Tag: Congress

What We Get Wrong When We Talk About UFOs

by Faye Flam                       June 25, 2019                         (bloomberg.com)

• Navy pilots have reported seeing alien UFOs is the skies, and Congressmen are being briefed on it. These UFO sightings should be investigated in a scientific way, but errors in thinking are undermining the effort. There are two reasons why we should not conclude that these are extraterrestrial craft.

• But the pro-extraterrestrial visitation arguments rest on two serious errors. One is the confusion of observations with interpretations, and the other is a slight twist on an error called ‘god of the gaps’.

• The first error is that Navy pilots cannot know a flying object’s speed or acceleration without knowing whether these were little things seen up close, or bigger things farther away. Former NASA engineer James Oberg says, “The bizarre events reported by Navy pilots are not ‘observations’; they are interpretations of what the raw observations might mean.”

• The second error is that when a scientist cannot explain something, they go to the supernatural explanation or an “act of God”. The same thing is happening with UFOs, with alien visitors being used to fill gaps in our understanding of the latest detection technology, the sky and human vision. Extraterrestrial visitors and gods fall into the same category of unscientific explanation because they haven’t shown themselves to humanity in a coherent enough way for claims about them to be tested.

• The arguments for extraterrestrial UFOs falsely equate the possibility that extraterrestrial life exists with the plausibility that it’s visiting us. Yes, there are other planets out there, and some might harbor life forms. But why should we assume they’d want to come here? Are we really that exciting?

• Many UFOs have been explained scientifically. The Air Force conducted studies starting in 1947, and continuing through the 1960’s, when the matter was turned over to a panel of civilian scientists headed by physicist Edward Condon at the University of Colorado. The committee explained most of the outstanding cases as reflections, equipment glitches, balloons, astronomical phenomena and human-built craft. So what about the unexplained cases?

● **PROBLEM A**:
According to the UFO article, who headed the panel of civilian scientists that took over the Air Force's UFO studies?
● **PROBLEM B**:
Reproduce the passage of the UFO article starting at "What We Get" and ending at "of the gaps’.".
● **PROBLEM C**:
Pick up the UFO article after its final sentence and keep writing.

● **EXTRACTED ENTRIES**:

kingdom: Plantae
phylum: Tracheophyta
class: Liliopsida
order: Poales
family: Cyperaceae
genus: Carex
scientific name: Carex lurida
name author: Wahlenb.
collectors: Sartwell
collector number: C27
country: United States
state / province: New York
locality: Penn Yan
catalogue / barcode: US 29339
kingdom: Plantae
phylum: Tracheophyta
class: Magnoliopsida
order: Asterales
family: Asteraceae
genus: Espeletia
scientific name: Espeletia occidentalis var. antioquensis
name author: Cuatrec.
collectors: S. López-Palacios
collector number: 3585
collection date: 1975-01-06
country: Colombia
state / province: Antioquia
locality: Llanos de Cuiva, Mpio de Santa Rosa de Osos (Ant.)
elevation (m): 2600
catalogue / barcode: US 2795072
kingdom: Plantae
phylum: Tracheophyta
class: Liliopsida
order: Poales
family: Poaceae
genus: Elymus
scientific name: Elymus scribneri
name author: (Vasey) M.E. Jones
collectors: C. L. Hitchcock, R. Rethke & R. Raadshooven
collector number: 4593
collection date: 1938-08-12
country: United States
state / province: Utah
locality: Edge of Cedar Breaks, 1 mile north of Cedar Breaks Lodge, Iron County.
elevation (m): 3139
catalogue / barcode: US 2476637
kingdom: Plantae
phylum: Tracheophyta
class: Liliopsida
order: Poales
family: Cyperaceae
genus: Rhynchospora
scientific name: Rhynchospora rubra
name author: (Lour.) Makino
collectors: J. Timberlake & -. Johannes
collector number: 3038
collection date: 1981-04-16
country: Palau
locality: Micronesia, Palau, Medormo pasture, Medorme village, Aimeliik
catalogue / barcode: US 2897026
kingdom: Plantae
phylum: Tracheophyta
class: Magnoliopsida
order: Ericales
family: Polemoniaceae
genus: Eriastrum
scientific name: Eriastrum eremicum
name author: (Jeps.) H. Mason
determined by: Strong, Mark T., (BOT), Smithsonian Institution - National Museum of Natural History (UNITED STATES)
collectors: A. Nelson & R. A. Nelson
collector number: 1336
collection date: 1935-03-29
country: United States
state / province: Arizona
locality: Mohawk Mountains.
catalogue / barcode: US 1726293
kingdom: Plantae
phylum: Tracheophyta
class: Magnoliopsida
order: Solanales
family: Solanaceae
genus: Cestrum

● **REPLY A**:
Physicist Edward Condon at the University of Colorado.

● **REPLY B**:
What We Get Wrong When We Talk About UFOs

by Faye Flam                       June 25, 2019                         (bloomberg.com)

• Navy pilots have reported seeing alien UFOs is the skies, and Congressmen are being briefed on it. These UFO sightings should be investigated in a scientific way, but errors in thinking are undermining the effort. There are two reasons why we should not conclude that these are extraterrestrial craft.

• But the pro-extraterrestrial visitation arguments rest on two serious errors. One is the confusion of observations with interpretations, and the other is a slight twist on an error called ‘god of the gaps’.

● **REPLY C**:
• Len Finegold, a retired UC physics professor who consulted on a few Condon cases says there are plenty of unexplained phenomena left in physics, “so we’re used to that.” Mysteries of life may one day be solved, but in the meantime, let’s get comfortable with the gaps.

[Editor’s Note]    This is a hard core Deep State response to the UFO phenomenon, which the government has maintained since the 1940’s. They roll out their greatest hits of half-baked, irrational arguments to prove that UFOs and aliens do not exist. First, experienced Navy pilots have no idea what they are looking at. Second, the ignorant public tends to attribute outrageous religious or supernatural explanations to natural but as yet undiscovered phenomenon. Thirdly, the government has thoroughly and scientifically examined the UFO phenomenon and proclaimed that there is nothing to it. Lastly – and this is the best one – why would any extraterrestrial want to come here? It appears that the Deep State has shifted its ‘deny and cover-up’ strategy from all-out ridicule to a reasoned argument that we’re all just a bunch of idiots who should leave the heavy thinking to the ‘experts’.

 

If you’re reluctant to believe the latest round of media claims that alien spacecraft are lurking around our airspace and surprising Navy pilots, well, you are not alone.

The New York Times leaned toward aliens as the reason Navy pilots have seen unexplained flying objects, and the Washington Post made a similar case in its news coverage followed by a guest editorial: “UFOs exist and everyone needs to adjust to that fact.” Others followed suit. Congress is getting classified briefings.

But the pro-extraterrestrial visitation arguments rest on two serious errors. One is the confusion of observations with interpretations, and the other is a slight twist on an error called god of the gaps. The UFO sightings should be investigated in a scientific way, but the errors are undermining the effort.

The first error made in most of the news coverage was to claim that Navy pilots observed craft that accelerated, rose upwards or turned faster than was physically possible. But pilots can’t know any object’s speed or acceleration without knowing whether these were little things, seen close up, or bigger things, that were farther away. It’s just one clue that the vocabulary is being blurred.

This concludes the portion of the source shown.